In the present invention, the gap between the surfaces of the windows on the side of the object of polishing and the polished surface of the object of polishing can be controlled by means of a control device. Accordingly, there is no scratching of the windows or object of polishing, and a stable detection signal can be obtained, so that in-situ measurement of the polished state is possible, and the frequency of replacement of the polishing body or windows can be reduced. As a result, the cost of polishing can be reduced.
A twenty-fourth embodiment of the present invention which is used in order to achieve the first aspect of the invention is the twenty-third embodiment, which is further characterized by the fact that the apparatus has a function which predicts the amount of wear of the polishing body from the polishing conditions, polishing time, dressing conditions and dressing time, and controls the gap between the surfaces of the above-mentioned windows on the side of the object of polishing and the polished surface of the object of polishing.
In the present invention, there is no scratching of the windows or object of polishing as a result of polishing or dressing, and a stable detection signal can be obtained, so that in-situ measurement of the polished state is possible, and the frequency of replacement of the polishing body or windows can be reduced. As a result, the cost of polishing can be reduced.
A twenty-fifth embodiment of the present invention which is used in order to achieve the first aspect of the present invention is the twenty-third embodiment, which is further characterized by the fact that the apparatus has a function which controls the moving device so that the gap between the surfaces of the above-mentioned windows on the side of the object of polishing and the polished surface of the object of polishing is maintained at a constant value.
In the present invention, there is no scratching of the windows or object of polishing as a result of polishing or dressing, and a stable detection signal can be obtained, so that in-situ measurement of the polished state is possible, and the frequency of replacement of the polishing body or windows can be reduced. As a result, the cost of polishing can be reduced.

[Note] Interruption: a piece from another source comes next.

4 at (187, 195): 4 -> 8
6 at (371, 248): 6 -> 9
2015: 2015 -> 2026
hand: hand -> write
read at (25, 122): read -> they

A twenty-sixth embodiment of the present invention which is used to achieve the first and second aspects of the present invention is the twenty-third embodiment, which is further characterized by the fact that the apparatus has a function which controls the gap between the surfaces of the windows on the side of the object of polishing and the polished surface of the object of polishing in synchronization with the rotation of the platen.

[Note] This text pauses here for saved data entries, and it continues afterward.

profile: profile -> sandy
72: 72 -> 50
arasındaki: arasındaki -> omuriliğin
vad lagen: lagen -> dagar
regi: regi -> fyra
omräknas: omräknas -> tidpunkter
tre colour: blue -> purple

In the present invention, there is no scratching of the windows or object of polishing as a result of polishing or dressing, and a stable detection signal can be obtained, so that in-situ measurement of the polished state is possible, and the frequency of replacement of the polishing body or windows can be reduced. As a result, the cost of polishing can be reduced.
The means which is used in order to achieve the second aspect is a semiconductor device manufacturing method in which the use of at least one of the apparatuses or methods of the present inventions in the sixteenth through twenty-sixth embodiments is included in the manufacture process.

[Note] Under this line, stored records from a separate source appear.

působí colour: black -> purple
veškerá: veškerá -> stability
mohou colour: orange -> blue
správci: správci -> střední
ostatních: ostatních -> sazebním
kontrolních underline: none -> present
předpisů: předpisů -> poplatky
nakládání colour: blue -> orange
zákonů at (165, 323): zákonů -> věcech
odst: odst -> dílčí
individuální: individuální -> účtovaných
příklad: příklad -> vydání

In the present invention, the polished state and polishing endpoint can be stably detected in the wafer polishing process; accordingly, accurate wafers can be manufactured. Furthermore, since there tends to be no scratching of the windows through which the light used to detect the polished state and polishing endpoint passes, the frequency of replacement of the polishing body is reduced, so that the throughput can be increased, and costs can be reduced. At the same time, there tends to be no scratching of the wafer, either; accordingly, the wafer yield can be increased.